Hopefully, you’re catching on by now. The overflow is set to hidden, which ensures these lines aren’t seen because they exist outside the grid container’s edge. All this crazy stuff that people try and do with :nth() selectors and media queries is entirely unnecessary when you hide the overflow junk.

That’s it! Simple, Efficient, Flexible, Elegant, & Maintainable

We’ve accomplished our goal!

Here’s the full code:

.grid {
  
  // Locally scoped variables
  --gap: 2rem;
  --line-offset: calc(var(--gap) / 2);
  --line-thickness: 2px;
  --line-color: red;
  
  // Grid layout (Can be anything)
   display: grid;
   grid-template-columns: repeat(3, minmax(0, 1fr));
   overflow: hidden;
   gap: var(--gap);
}

// Make Grid Items Control Absolute Pseudo Positioning
.grid__item {
   position: relative;
}

// Pseudo Element Shared Styling
.grid__item::before, 
.grid__item::after {
   content: '';
   position: absolute;
   background-color: var(--line-color);
   z-index: 1;
}

// Row Borders
.grid__item::after {
  inline-size: 100vw;
  block-size: var(--line-thickness);
  inset-inline-start: 0;
  inset-block-start: calc(var(--line-offset) * -1);
}

// Column Borders
.grid__item::before {
  inline-size: var(--line-thickness);
  block-size: 100vh;
  inset-inline-start: calc(var(--line-offset) * -1);
}Code language: PHP (php)

And here’s a CodePen:

See the Pen Internal Grid "Borders" With CSS Grid by Kevin Geary (@geary-co) on CodePen.

I’ve seen many people attempt to achieve this design, and I’m pretty confident that the above approach is the most elegant and flexible.
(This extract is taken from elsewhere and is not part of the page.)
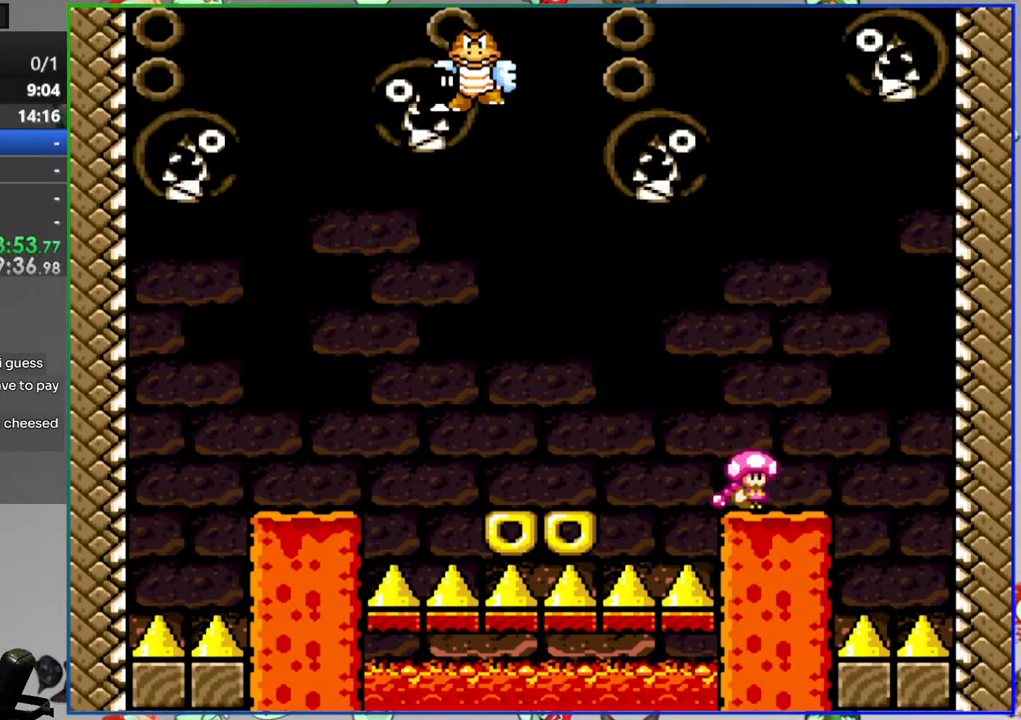
{"buttons": ["Y"], "events": [[100, "B", "down"], [100, "DPAD_RIGHT", "up"], [150, "DPAD_LEFT", "down"], [200, "B", "up"], [300, "DPAD_LEFT", "up"]]}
In fact, it’s almost so simple that it feels like cheating.

Go ahead, try to break it!

  • Use an uneven number of grid items (don’t fill the grid). Still works!
  • Change the number of grid columns. Still works!
  • Check your breakpoints. Still works! No adjustments are needed.
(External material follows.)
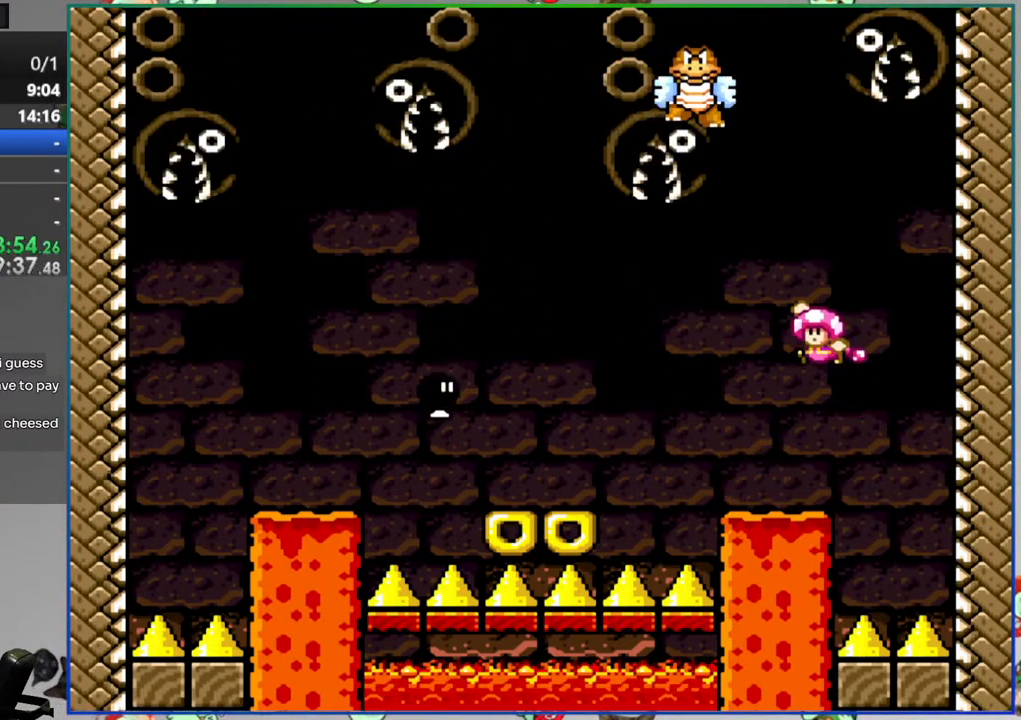
{"buttons": ["B", "Y", "DPAD_LEFT"], "events": [[100, "DPAD_LEFT", "down"], [250, "B", "down"]]}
What if I don’t want grid borders on mobile?

No problem! Just wrap all the pseudo-element stuff in a min-width media query.

Any questions?

join the conversation

15 comments

  • Dom Eccleston

    Thanks for sharing this!

    I’ve found that this doesn’t work with borders that have an opacity of less than one: the borders will visibly be stacked on top of one another, creating an inconsistent effect. You can see what I mean here: https://ibb.co/87PPm23

  • Peter Wise

    Another interesting alternative… just use the grid gap for the line color and make the box padding bigger:
    https://codepen.io/squarecandy-1472176736/pen/MWxKPVa

    * Zero psudo-elements
    * no reliance on overflow:hidden
    * grid-tastic!

  • I believe that vh and vw are “viewport height” and “viewport width” not “vertical height” and “vertical width”.

    Looks like using 100vw and 100vh is rendering very very long lines but they are just getting cropped properly due to the overflow:hidden. But if your box content is ever taller than the current viewport height it’s going to break.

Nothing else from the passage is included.